Aim of the exercise:
Put every line of the records below into a Markdown table with the columns Row and Line, numbering each row and skipping blank lines.

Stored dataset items
::::::
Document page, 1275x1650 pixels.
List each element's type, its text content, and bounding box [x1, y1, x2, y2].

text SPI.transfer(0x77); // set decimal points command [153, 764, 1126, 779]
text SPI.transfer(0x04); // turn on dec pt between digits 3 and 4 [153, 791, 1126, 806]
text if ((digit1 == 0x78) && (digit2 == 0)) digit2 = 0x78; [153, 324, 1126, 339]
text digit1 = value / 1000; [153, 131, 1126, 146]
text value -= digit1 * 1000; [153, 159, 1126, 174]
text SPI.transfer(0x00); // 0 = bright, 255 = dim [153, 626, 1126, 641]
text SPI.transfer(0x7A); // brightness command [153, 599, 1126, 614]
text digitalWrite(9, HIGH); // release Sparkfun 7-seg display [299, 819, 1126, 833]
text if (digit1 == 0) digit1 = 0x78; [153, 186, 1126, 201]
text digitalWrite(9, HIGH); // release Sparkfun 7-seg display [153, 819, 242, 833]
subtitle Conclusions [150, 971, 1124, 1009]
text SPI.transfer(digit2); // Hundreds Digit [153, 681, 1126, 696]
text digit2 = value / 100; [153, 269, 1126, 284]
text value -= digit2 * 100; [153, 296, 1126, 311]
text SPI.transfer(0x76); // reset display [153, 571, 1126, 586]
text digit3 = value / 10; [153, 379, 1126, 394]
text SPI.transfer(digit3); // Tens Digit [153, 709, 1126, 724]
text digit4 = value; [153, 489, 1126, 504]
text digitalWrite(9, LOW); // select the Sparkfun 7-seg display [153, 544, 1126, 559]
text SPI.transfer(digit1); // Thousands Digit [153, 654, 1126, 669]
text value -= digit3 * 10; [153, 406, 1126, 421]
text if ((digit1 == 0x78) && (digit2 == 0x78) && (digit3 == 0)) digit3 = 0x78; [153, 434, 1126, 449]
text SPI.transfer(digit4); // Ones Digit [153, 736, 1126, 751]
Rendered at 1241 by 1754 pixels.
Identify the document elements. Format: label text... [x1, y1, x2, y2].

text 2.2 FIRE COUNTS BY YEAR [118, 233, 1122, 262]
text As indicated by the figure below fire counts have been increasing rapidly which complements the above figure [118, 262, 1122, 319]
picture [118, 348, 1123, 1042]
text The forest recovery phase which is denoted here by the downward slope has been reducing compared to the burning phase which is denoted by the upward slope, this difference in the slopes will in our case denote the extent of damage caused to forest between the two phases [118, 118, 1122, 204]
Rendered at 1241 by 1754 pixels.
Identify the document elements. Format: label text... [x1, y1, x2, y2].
::::::
Exercise solution:
| Row | Line |
|---|---|
| 1 | Document page, 1275x1650 pixels. |
| 2 | List each element's type, its text content, and bounding box [x1, y1, x2, y2]. |
| 3 | text SPI.transfer(0x77); // set decimal points command [153, 764, 1126, 779] |
| 4 | text SPI.transfer(0x04); // turn on dec pt between digits 3 and 4 [153, 791, 1126, 806] |
| 5 | text if ((digit1 == 0x78) && (digit2 == 0)) digit2 = 0x78; [153, 324, 1126, 339] |
| 6 | text digit1 = value / 1000; [153, 131, 1126, 146] |
| 7 | text value -= digit1 * 1000; [153, 159, 1126, 174] |
| 8 | text SPI.transfer(0x00); // 0 = bright, 255 = dim [153, 626, 1126, 641] |
| 9 | text SPI.transfer(0x7A); // brightness command [153, 599, 1126, 614] |
| 10 | text digitalWrite(9, HIGH); // release Sparkfun 7-seg display [299, 819, 1126, 833] |
| 11 | text if (digit1 == 0) digit1 = 0x78; [153, 186, 1126, 201] |
| 12 | text digitalWrite(9, HIGH); // release Sparkfun 7-seg display [153, 819, 242, 833] |
| 13 | subtitle Conclusions [150, 971, 1124, 1009] |
| 14 | text SPI.transfer(digit2); // Hundreds Digit [153, 681, 1126, 696] |
| 15 | text digit2 = value / 100; [153, 269, 1126, 284] |
| 16 | text value -= digit2 * 100; [153, 296, 1126, 311] |
| 17 | text SPI.transfer(0x76); // reset display [153, 571, 1126, 586] |
| 18 | text digit3 = value / 10; [153, 379, 1126, 394] |
| 19 | text SPI.transfer(digit3); // Tens Digit [153, 709, 1126, 724] |
| 20 | text digit4 = value; [153, 489, 1126, 504] |
| 21 | text digitalWrite(9, LOW); // select the Sparkfun 7-seg display [153, 544, 1126, 559] |
| 22 | text SPI.transfer(digit1); // Thousands Digit [153, 654, 1126, 669] |
| 23 | text value -= digit3 * 10; [153, 406, 1126, 421] |
| 24 | text if ((digit1 == 0x78) && (digit2 == 0x78) && (digit3 == 0)) digit3 = 0x78; [153, 434, 1126, 449] |
| 25 | text SPI.transfer(digit4); // Ones Digit [153, 736, 1126, 751] |
| 26 | Rendered at 1241 by 1754 pixels. |
| 27 | Identify the document elements. Format: label text... [x1, y1, x2, y2]. |
| 28 | text 2.2 FIRE COUNTS BY YEAR [118, 233, 1122, 262] |
| 29 | text As indicated by the figure below fire counts have been increasing rapidly which complements the above figure [118, 262, 1122, 319] |
| 30 | picture [118, 348, 1123, 1042] |
| 31 | text The forest recovery phase which is denoted here by the downward slope has been reducing compared to the burning phase which is denoted by the upward slope, this difference in the slopes will in our case denote the extent of damage caused to forest between the two phases [118, 118, 1122, 204] |
| 32 | Rendered at 1241 by 1754 pixels. |
| 33 | Identify the document elements. Format: label text... [x1, y1, x2, y2]. |